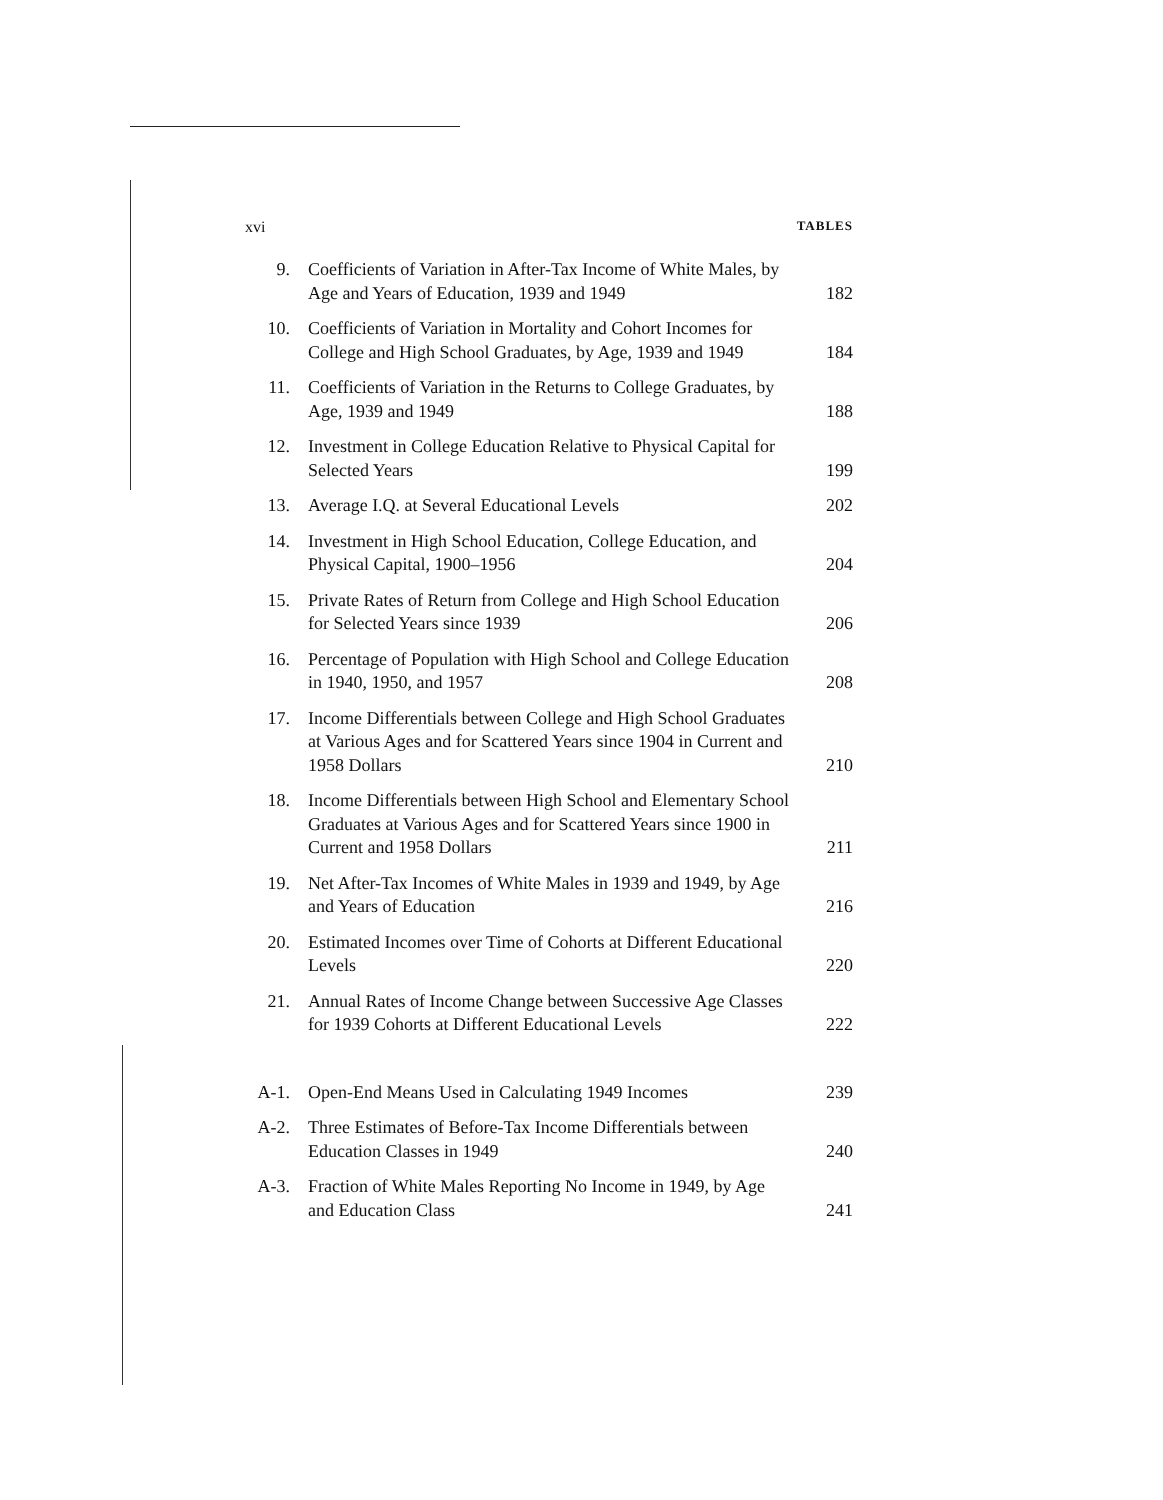xvi TABLES
| 9. | Coefficients of Variation in After-Tax Income of White Males, by Age and Years of Education, 1939 and 1949 | 182 |
| 10. | Coefficients of Variation in Mortality and Cohort Incomes for College and High School Graduates, by Age, 1939 and 1949 | 184 |
| 11. | Coefficients of Variation in the Returns to College Graduates, by Age, 1939 and 1949 | 188 |
| 12. | Investment in College Education Relative to Physical Capital for Selected Years | 199 |
| 13. | Average I.Q. at Several Educational Levels | 202 |
| 14. | Investment in High School Education, College Education, and Physical Capital, 1900–1956 | 204 |
| 15. | Private Rates of Return from College and High School Education for Selected Years since 1939 | 206 |
| 16. | Percentage of Population with High School and College Education in 1940, 1950, and 1957 | 208 |
| 17. | Income Differentials between College and High School Graduates at Various Ages and for Scattered Years since 1904 in Current and 1958 Dollars | 210 |
| 18. | Income Differentials between High School and Elementary School Graduates at Various Ages and for Scattered Years since 1900 in Current and 1958 Dollars | 211 |
| 19. | Net After-Tax Incomes of White Males in 1939 and 1949, by Age and Years of Education | 216 |
| 20. | Estimated Incomes over Time of Cohorts at Different Educational Levels | 220 |
| 21. | Annual Rates of Income Change between Successive Age Classes for 1939 Cohorts at Different Educational Levels | 222 |
| A-1. | Open-End Means Used in Calculating 1949 Incomes | 239 |
| A-2. | Three Estimates of Before-Tax Income Differentials between Education Classes in 1949 | 240 |
| A-3. | Fraction of White Males Reporting No Income in 1949, by Age and Education Class | 241 |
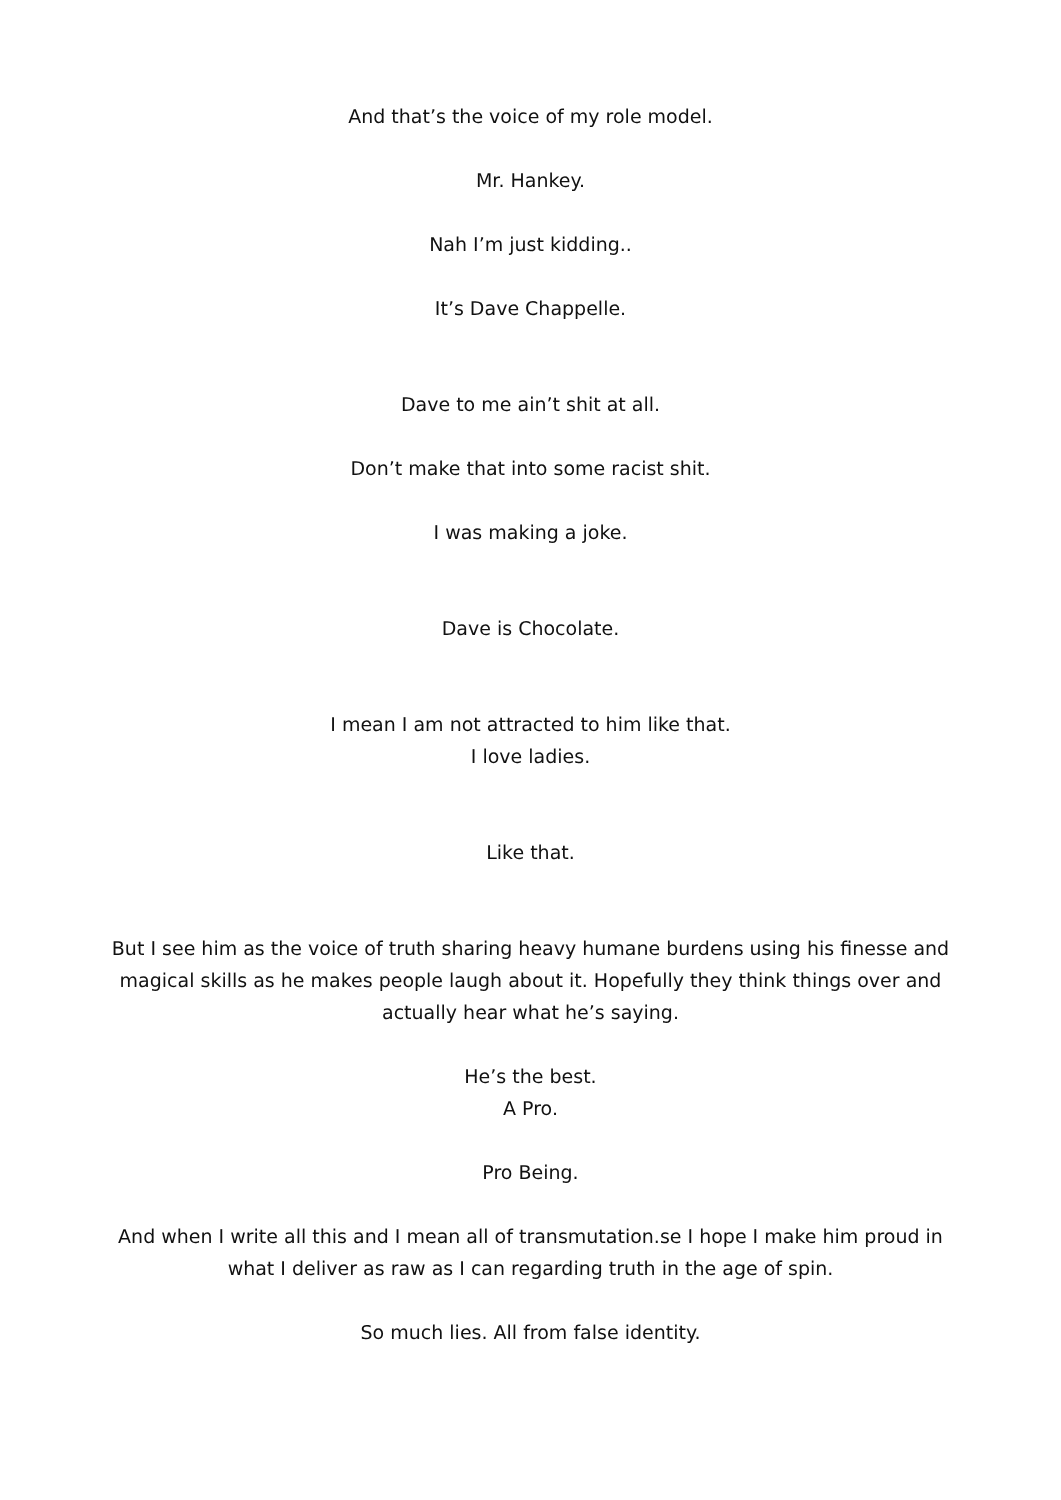And that’s the voice of my role model.
Mr. Hankey.
Nah I’m just kidding..
It’s Dave Chappelle.
Dave to me ain’t shit at all.
Don’t make that into some racist shit.
I was making a joke.
Dave is Chocolate.
I mean I am not attracted to him like that.
I love ladies.
Like that.
But I see him as the voice of truth sharing heavy humane burdens using his finesse and magical skills as he makes people laugh about it. Hopefully they think things over and actually hear what he’s saying.
He’s the best.
A Pro.
Pro Being.
And when I write all this and I mean all of transmutation.se I hope I make him proud in what I deliver as raw as I can regarding truth in the age of spin.
So much lies. All from false identity.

● **What you need to do**
When a line in the material above holds the word "Investment", copy that line.

● **Expected output**
| 12. | Investment in College Education Relative to Physical Capital for Selected Years | 199 |
| 14. | Investment in High School Education, College Education, and Physical Capital, 1900–1956 | 204 |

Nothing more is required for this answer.